Tampoco existe igualdad alguna a la hora de recibir salarios y de ocupar cargos que solo les
son otorgados a los varones. Queda mucho por resolver.
En mi obra hablo fundamentalmente de las diferencias creadas por el patriarcado, y también
de la repetición de conductas y valores que realizamos las mujeres a través de la educación
que recibimos y trasmitimos. Las madres, abuelas, maestras y niñeras somos aún – a veces
inconscientemente - reproductoras de legados culturales que llegan desde los primeros años de
vida a los niños, momento en el que se genera la identidad y personalidad de los mismos.
Isabel Allende dice “el machismo tiene origen en las madres que crían a sus hijos para ser
servidos y a las hijas para servirlos”.
Esa actitud replicadora de las mujeres es tratada con fuerza y aparece en mis trabajos como
una sombra negra que invade mis telas y se convierte en atuendos, capas, chaquetas, gorros,
hábitos o en burkas.
Pero que también aparece mutando en guantes o en bolsas de boxeo.
Tomo como símbolo el boxeo, porque en los años 50 era admirado por los hombres de mi
generación.
De ahí que surgió la idea de crear bolsas de boxeo, guantes, y dibujos vinculados con ese
deporte.
Al investigar este tema, me cuestiono como mujer varias cosas, entre ellas:
Que cambio deberíamos realizar las mujeres en el rol de educadoras y trasmisoras para no
reproducir modelos de antaño que nos hacen daño y nos subordinan.
═══
→ Tu tarea
Reproduce al pie de la letra el pasaje del texto sobre el machismo que va desde "En mi obra hablo" hasta "de los mismos.", incluidas ambas partes. Los ítems no guardan relación con el texto sobre el machismo.

→ Entradas proporcionadas
═══
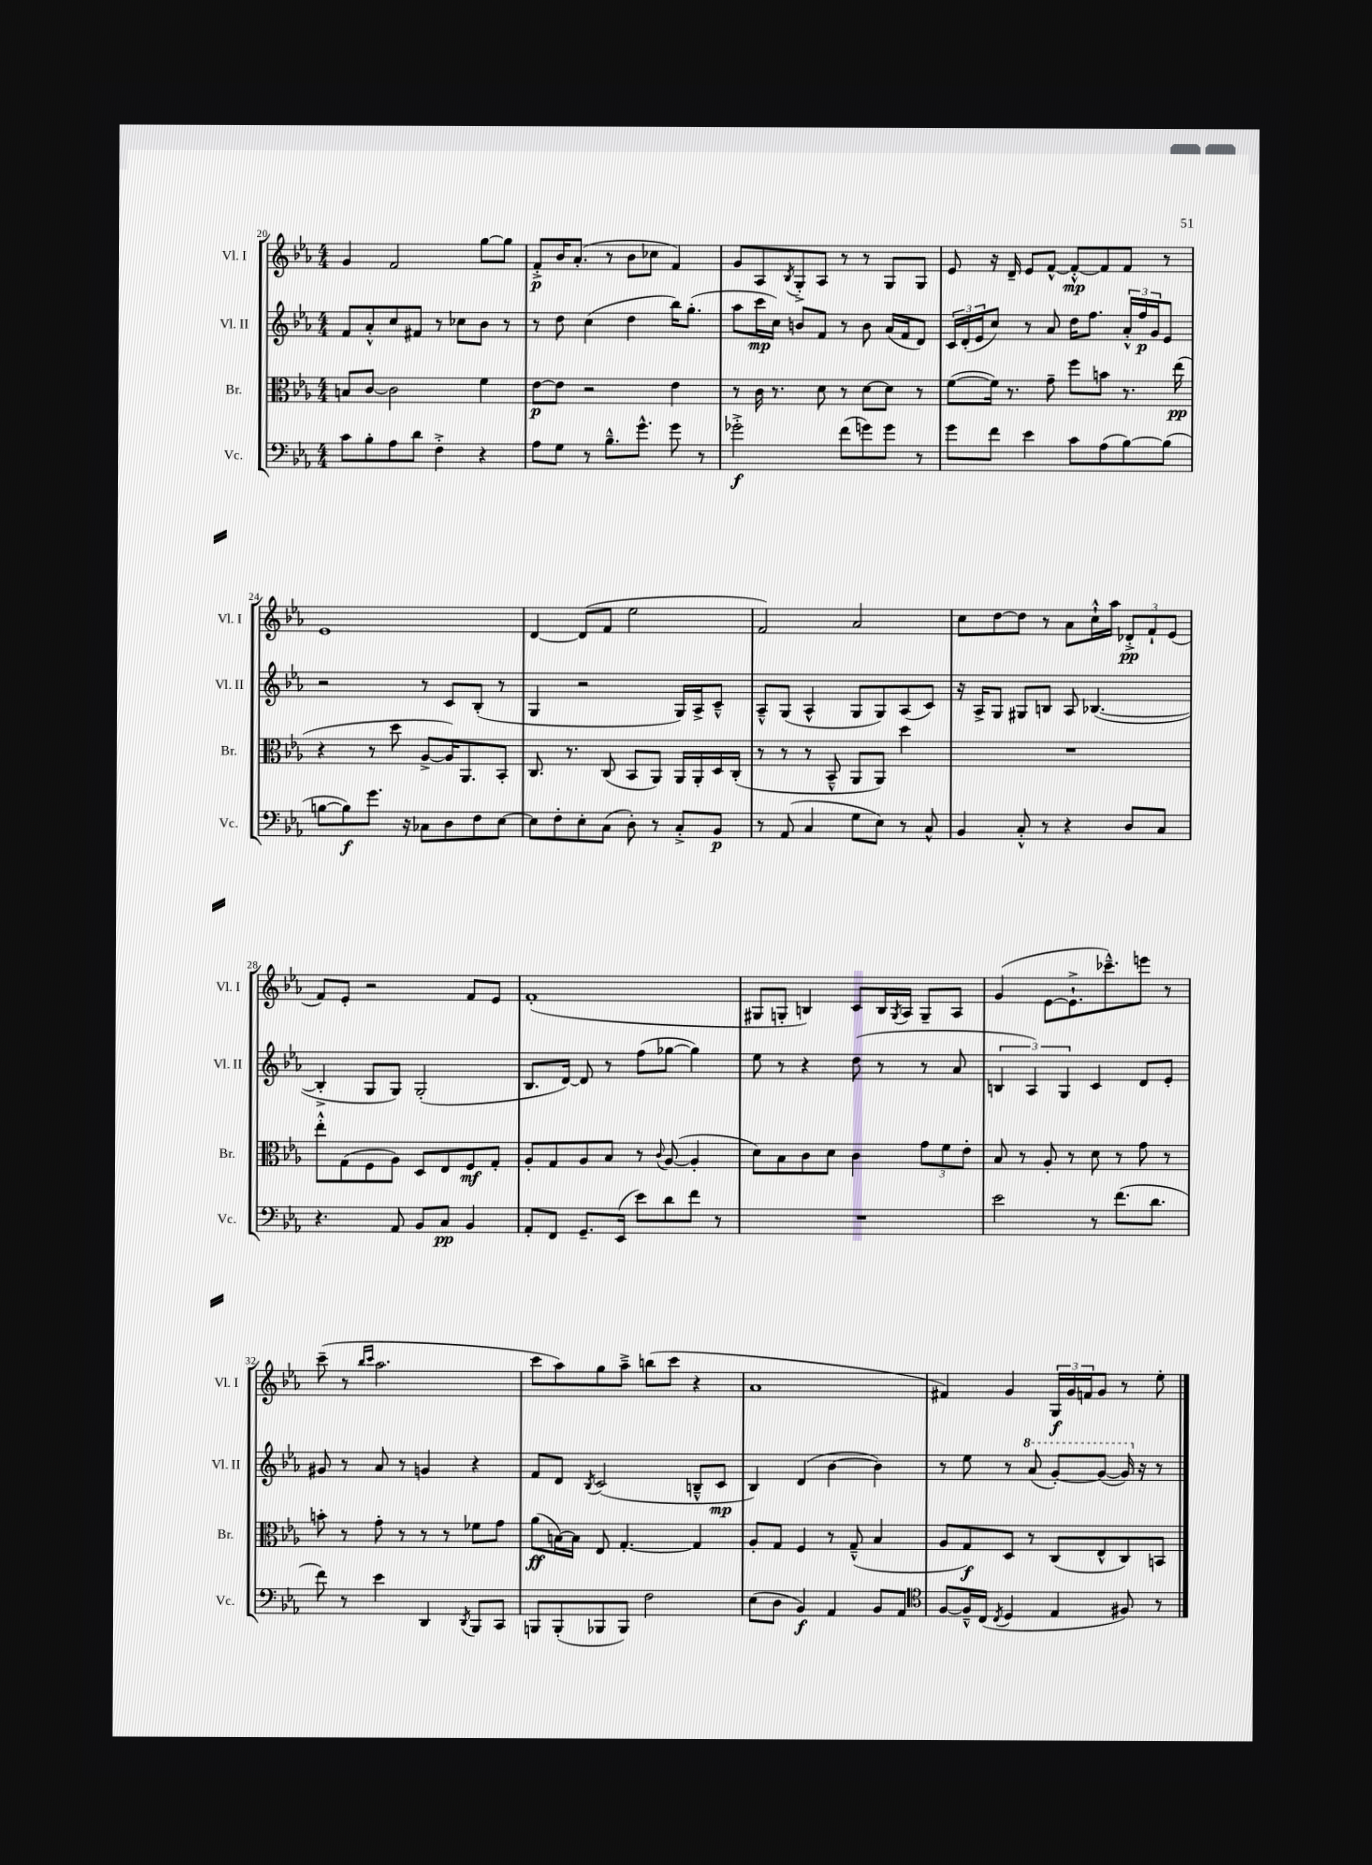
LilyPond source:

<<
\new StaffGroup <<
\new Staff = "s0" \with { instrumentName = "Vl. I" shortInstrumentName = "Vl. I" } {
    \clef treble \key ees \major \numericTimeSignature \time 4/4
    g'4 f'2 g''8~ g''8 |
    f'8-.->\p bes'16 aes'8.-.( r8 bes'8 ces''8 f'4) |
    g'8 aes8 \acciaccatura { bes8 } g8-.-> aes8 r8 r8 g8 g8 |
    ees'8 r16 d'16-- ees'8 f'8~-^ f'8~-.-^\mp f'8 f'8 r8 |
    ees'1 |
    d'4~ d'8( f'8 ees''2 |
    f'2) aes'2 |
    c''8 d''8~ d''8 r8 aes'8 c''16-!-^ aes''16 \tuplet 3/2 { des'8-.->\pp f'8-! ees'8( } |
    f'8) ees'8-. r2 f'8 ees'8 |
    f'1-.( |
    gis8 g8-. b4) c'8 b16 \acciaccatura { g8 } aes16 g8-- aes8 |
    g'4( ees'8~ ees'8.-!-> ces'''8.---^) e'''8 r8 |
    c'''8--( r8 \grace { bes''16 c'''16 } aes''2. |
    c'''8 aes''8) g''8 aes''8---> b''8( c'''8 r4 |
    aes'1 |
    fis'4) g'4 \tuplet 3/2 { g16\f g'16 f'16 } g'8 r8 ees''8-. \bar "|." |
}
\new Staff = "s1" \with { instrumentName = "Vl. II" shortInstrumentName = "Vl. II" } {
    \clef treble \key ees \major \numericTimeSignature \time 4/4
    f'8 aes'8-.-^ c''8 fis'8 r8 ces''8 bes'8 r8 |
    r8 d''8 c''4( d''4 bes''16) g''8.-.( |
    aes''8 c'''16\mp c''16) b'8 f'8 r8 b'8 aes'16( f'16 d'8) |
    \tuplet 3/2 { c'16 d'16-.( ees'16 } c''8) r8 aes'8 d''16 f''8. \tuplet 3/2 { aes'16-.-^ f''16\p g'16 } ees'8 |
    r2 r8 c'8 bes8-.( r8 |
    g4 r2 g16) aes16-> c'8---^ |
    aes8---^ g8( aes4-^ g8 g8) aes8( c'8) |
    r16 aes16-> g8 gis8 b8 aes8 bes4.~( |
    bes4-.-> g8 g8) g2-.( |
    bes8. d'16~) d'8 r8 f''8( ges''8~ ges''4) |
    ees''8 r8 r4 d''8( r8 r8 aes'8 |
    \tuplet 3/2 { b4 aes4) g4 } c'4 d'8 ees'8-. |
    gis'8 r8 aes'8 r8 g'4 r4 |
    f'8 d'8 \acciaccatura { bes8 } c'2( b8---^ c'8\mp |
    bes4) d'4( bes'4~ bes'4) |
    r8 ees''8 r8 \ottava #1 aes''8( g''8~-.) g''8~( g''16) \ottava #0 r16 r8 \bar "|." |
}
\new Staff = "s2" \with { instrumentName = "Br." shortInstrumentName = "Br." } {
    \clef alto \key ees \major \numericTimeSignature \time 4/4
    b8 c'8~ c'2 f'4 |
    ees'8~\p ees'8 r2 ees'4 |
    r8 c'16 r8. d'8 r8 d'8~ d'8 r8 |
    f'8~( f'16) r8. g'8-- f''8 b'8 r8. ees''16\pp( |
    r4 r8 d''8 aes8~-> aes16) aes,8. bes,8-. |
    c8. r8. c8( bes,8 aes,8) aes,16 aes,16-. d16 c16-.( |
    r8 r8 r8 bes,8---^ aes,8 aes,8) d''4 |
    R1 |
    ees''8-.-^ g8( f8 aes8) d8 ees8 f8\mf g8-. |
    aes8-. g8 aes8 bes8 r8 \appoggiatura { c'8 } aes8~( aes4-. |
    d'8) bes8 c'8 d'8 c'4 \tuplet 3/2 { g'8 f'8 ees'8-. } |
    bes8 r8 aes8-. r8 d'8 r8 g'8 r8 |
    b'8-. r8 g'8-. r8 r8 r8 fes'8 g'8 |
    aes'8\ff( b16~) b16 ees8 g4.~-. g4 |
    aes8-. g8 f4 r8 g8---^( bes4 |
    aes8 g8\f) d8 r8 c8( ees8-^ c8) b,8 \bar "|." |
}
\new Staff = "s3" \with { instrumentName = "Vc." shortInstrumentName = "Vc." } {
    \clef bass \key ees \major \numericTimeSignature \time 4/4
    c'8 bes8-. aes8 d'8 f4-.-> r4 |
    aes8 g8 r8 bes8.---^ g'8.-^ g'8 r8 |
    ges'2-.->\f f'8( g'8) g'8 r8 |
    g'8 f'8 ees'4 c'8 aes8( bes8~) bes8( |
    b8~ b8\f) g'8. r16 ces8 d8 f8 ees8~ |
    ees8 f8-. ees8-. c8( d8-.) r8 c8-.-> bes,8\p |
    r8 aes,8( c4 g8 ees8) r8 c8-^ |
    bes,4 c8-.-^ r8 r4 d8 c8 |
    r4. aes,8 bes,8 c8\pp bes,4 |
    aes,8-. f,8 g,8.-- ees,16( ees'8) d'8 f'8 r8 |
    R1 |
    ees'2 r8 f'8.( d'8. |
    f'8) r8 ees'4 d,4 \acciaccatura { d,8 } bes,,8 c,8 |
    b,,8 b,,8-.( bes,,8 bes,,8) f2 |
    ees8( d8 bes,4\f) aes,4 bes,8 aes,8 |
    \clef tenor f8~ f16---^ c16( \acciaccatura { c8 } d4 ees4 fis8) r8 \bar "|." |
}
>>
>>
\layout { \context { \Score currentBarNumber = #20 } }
═══
→ Solución del ejercicio
En mi obra hablo fundamentalmente de las diferencias creadas por el patriarcado, y también
de la repetición de conductas y valores que realizamos las mujeres a través de la educación
que recibimos y trasmitimos. Las madres, abuelas, maestras y niñeras somos aún – a veces
inconscientemente - reproductoras de legados culturales que llegan desde los primeros años de
vida a los niños, momento en el que se genera la identidad y personalidad de los mismos.